◆ WHAT YOU ARE ASKED TO DO
Rewrite every line of the listing below as a JSON list of strings, one string per line, with blank lines omitted. Leave the pictures out of the answer.

◆ SUPPLIED MATERIAL
────────────────────────────────────────
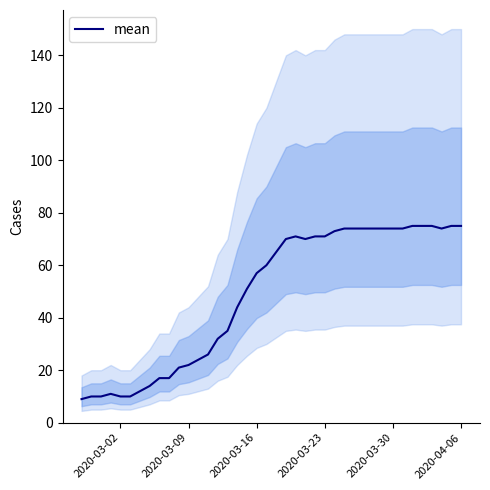

What is the value of the 32nd point from the left?

74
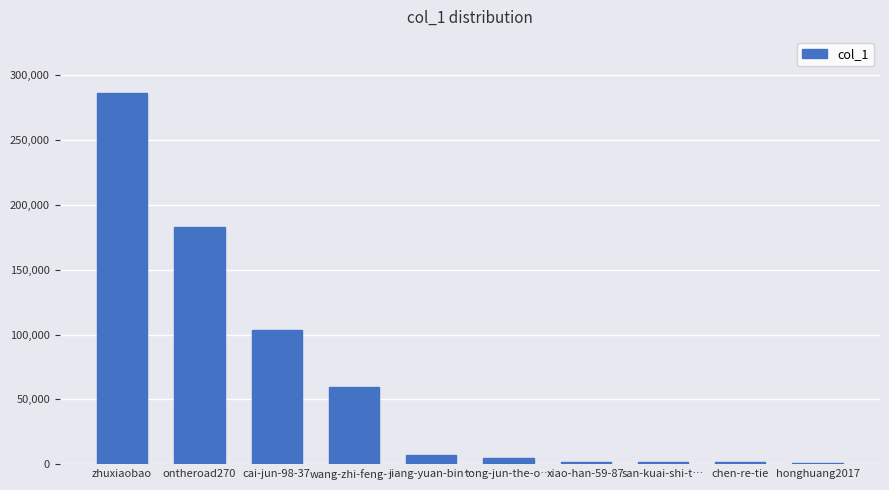

What is the ratio of the value at wang-zhi-feng-… to the value at ontheroad270?

0.3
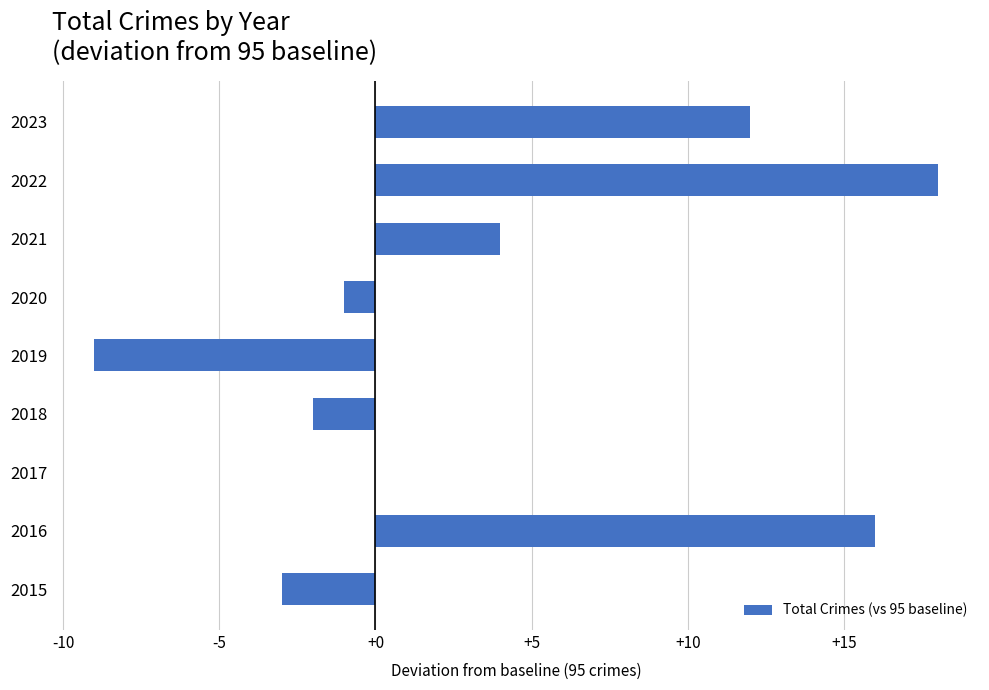

Which category has the highest value across all series?

2022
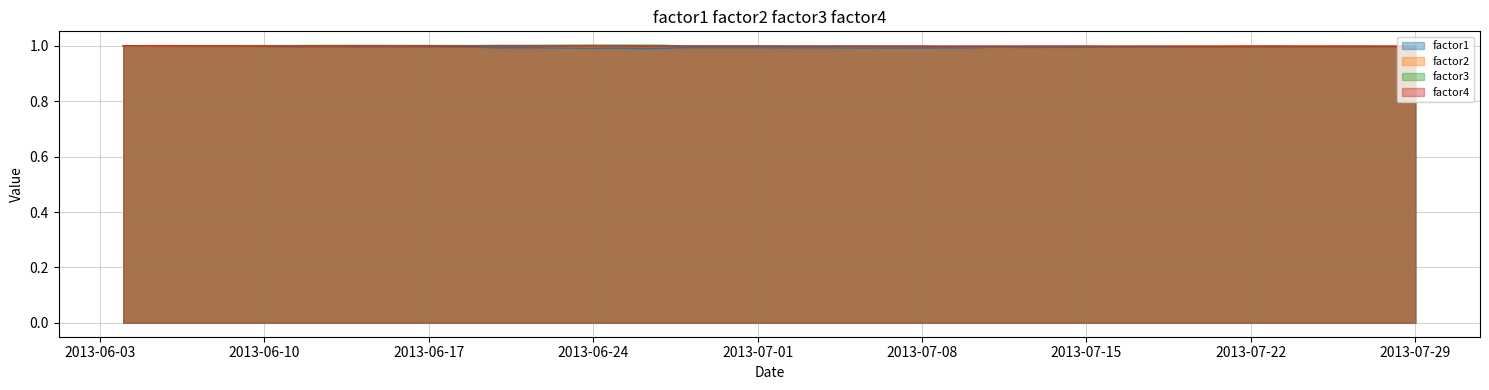

List the series in order of their peak value, highest first.

factor3, factor4, factor2, factor1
────────────────────────────────────────
◆ EXPECTED ANSWER
[
  "What is the value of the 32nd point from the left?",
  "74",
  "What is the ratio of the value at wang-zhi-feng-… to the value at ontheroad270?",
  "0.3",
  "Which category has the highest value across all series?",
  "2022",
  "List the series in order of their peak value, highest first.",
  "factor3, factor4, factor2, factor1"
]